Reading all the comments on my previous post, there is one thing that unites former believers with believers and that is the knowledge of how it feels to have religion in your life. It's interesting to read people like burntcopper
of whom this isn't true and to whom much of that sense of religion as lived experience is completely alien.
One of the best things I've read recently about religion and disillusion is my friend Avedon in her blog The Sideshow - some of what I said in my post came out of our chats about this.
Avedon is at http:/www.sideshow/soct03.htm#141346
I don't want the bigotry back and I don't want the priests and nuns and monks and parish worthies meddling in my life. I miss the automatic sense of everything as serious and I miss the comfort food of ritual and I miss the sense of being part of something quite important.

- - - -

### TASKS TO COMPLETE
1) Decide whether each statement below agrees with the blog post about religion, answering yes or no and quoting the words of the post that settle it. (a) The writer says former believers and believers share a knowledge of how it feels to have religion in one's life. (b) The writer wishes to have priests and nuns involved in daily life again. (c) The writer names Avedon's blog as The Sideshow.
2) Write the next part of the blog post about religion, picking up right after its final sentence.

### SUPPLIED MATERIAL
- - - -

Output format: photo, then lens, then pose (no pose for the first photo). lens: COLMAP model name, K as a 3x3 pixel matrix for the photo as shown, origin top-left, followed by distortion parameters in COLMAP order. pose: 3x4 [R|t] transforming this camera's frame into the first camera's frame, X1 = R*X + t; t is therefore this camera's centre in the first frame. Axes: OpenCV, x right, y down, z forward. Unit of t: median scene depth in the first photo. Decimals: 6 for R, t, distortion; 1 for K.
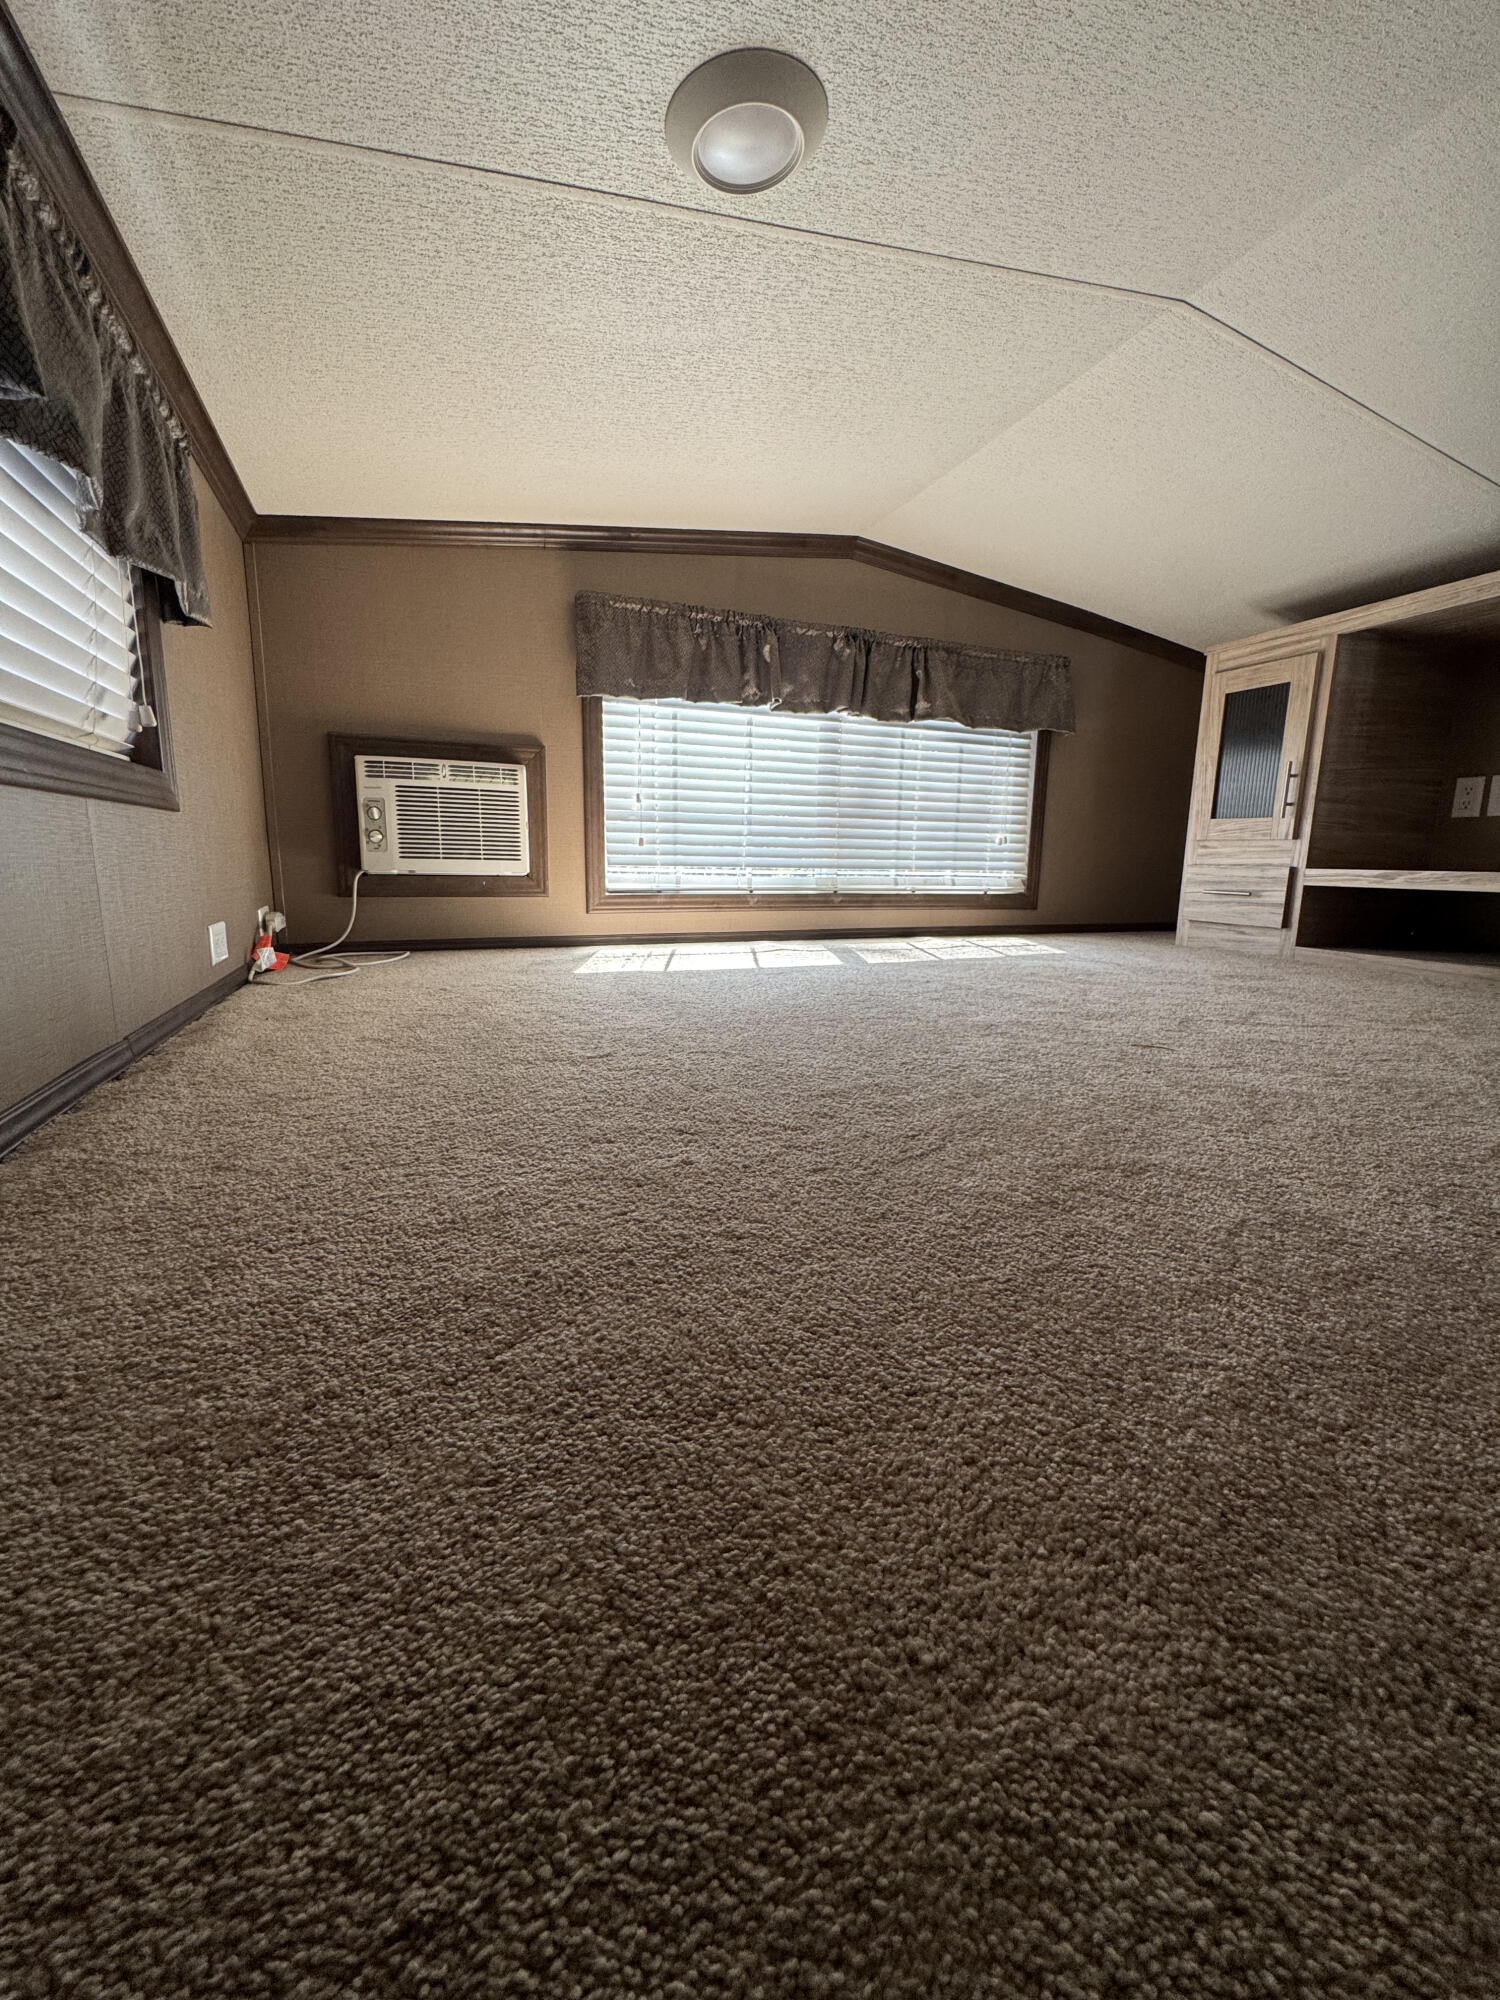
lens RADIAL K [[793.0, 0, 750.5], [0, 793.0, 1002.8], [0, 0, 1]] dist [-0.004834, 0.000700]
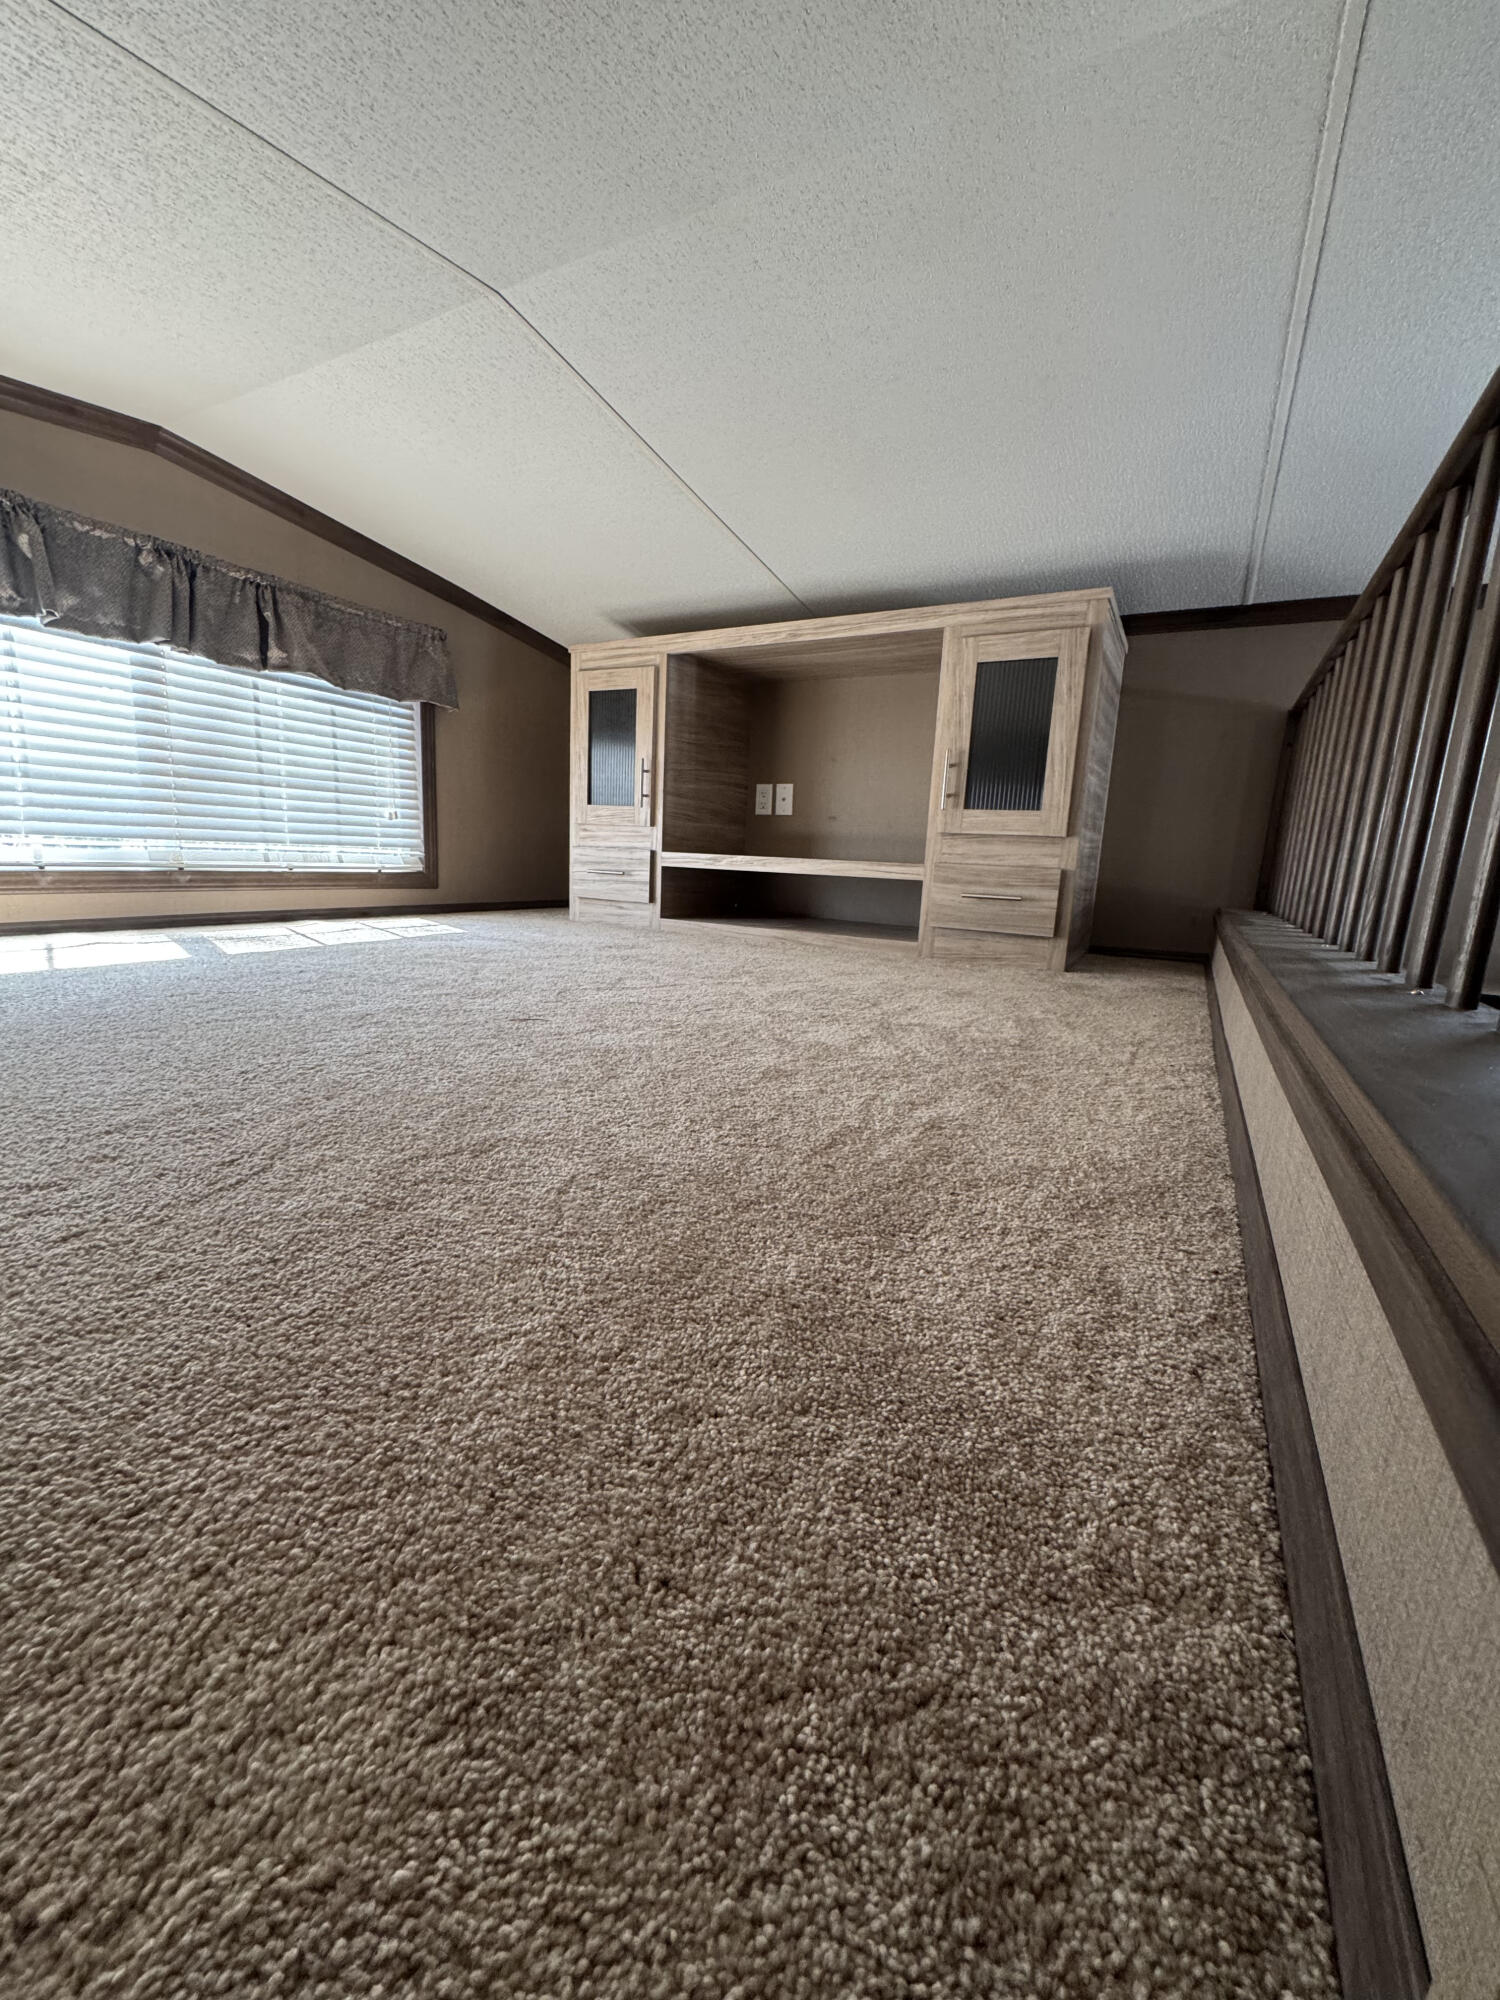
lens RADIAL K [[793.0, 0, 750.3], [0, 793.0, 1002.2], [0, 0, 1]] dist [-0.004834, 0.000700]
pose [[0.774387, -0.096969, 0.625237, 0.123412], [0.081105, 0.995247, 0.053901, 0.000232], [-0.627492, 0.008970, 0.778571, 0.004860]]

- - - -

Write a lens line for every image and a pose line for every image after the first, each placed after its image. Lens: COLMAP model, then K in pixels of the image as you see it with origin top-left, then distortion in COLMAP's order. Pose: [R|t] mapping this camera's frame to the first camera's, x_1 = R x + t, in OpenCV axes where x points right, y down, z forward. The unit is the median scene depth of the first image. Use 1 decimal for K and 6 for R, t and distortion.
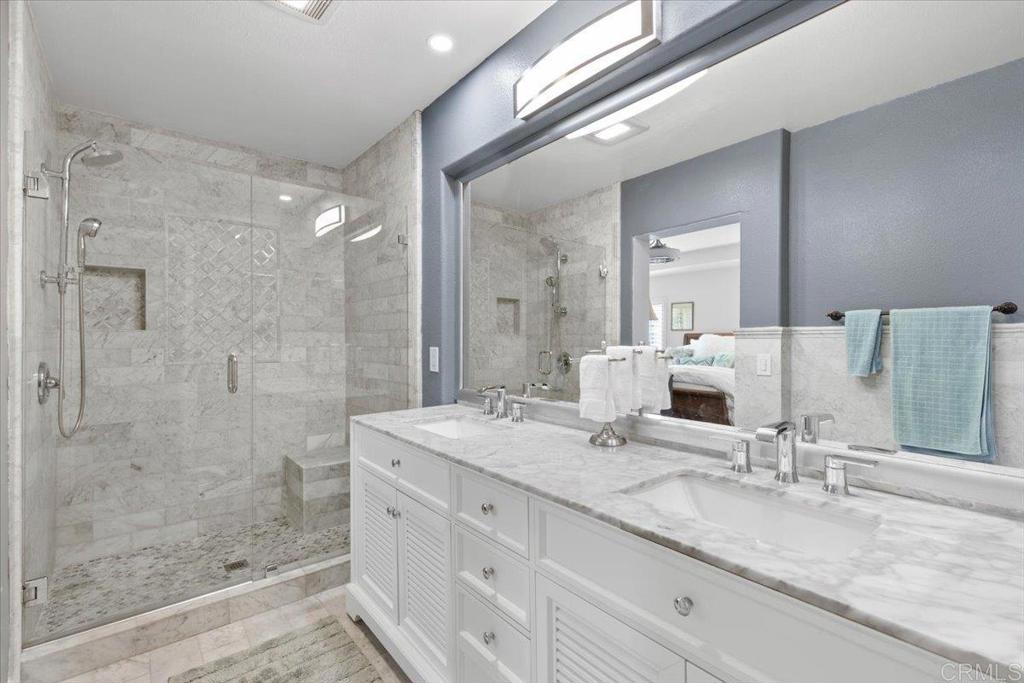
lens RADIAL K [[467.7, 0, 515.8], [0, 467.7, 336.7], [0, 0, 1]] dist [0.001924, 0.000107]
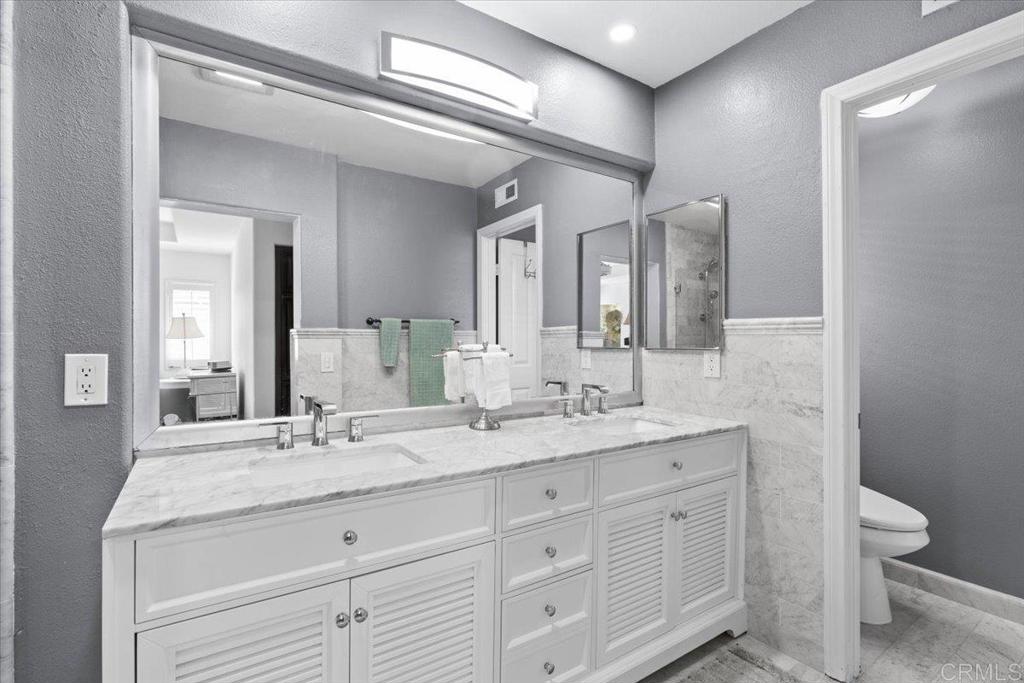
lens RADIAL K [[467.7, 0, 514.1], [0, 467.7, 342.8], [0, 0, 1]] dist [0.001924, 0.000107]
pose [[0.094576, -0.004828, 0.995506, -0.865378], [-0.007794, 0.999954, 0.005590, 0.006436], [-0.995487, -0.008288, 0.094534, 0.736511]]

- - - -

### EXERCISE ANSWERS
1)
(a) Yes: "there is one thing that unites former believers with believers and that is the knowledge of how it feels to have religion in your life"
(b) No: "I don't want the priests and nuns and monks and parish worthies meddling in my life"
(c) Yes: "my friend Avedon in her blog The Sideshow"

2)
There is a wonderful line in Browning's 'The Bishop of St Praxed's Orders his Tomb' where he talks of lying near the altar 'where god is made and eaten every day'. I've always loved Browning for that - a Protestant who got the emotional appeal of that aspect of Catholicism.
Going back to mass when my aunt died was weird, just because everything had changed - and you can't go home again, certainly not to a Church run from the centre by John Paul Woytola and the evil Ratzinger.
When I listen to Haydn or Bruckner or Vivaldi masses, though, as I do, I miss the simple piety and certainty, even though I know it to be, for me, a drug and a delusion.
And as a teaser for the memoirs, a little chunk of this from when I was twelve and still male...( Collapse )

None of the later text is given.